Task item
Return every line from the records below in which the word "Companies" is found.

Records for this exercise
◆ ◆ ◆

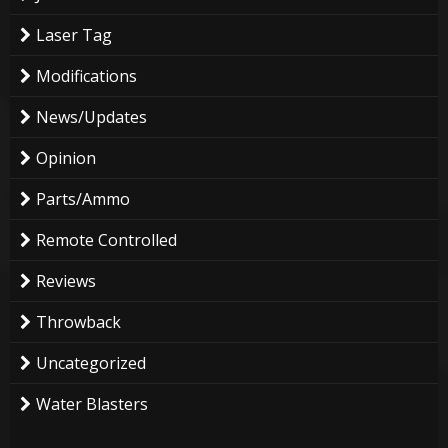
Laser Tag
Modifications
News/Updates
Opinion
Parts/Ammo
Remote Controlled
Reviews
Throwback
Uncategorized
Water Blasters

◆ ◆ ◆

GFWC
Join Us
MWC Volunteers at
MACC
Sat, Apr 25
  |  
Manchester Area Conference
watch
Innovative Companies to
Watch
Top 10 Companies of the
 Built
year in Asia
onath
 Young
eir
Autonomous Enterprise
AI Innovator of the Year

◆ ◆ ◆

Exercise result
Innovative Companies to
Top 10 Companies of the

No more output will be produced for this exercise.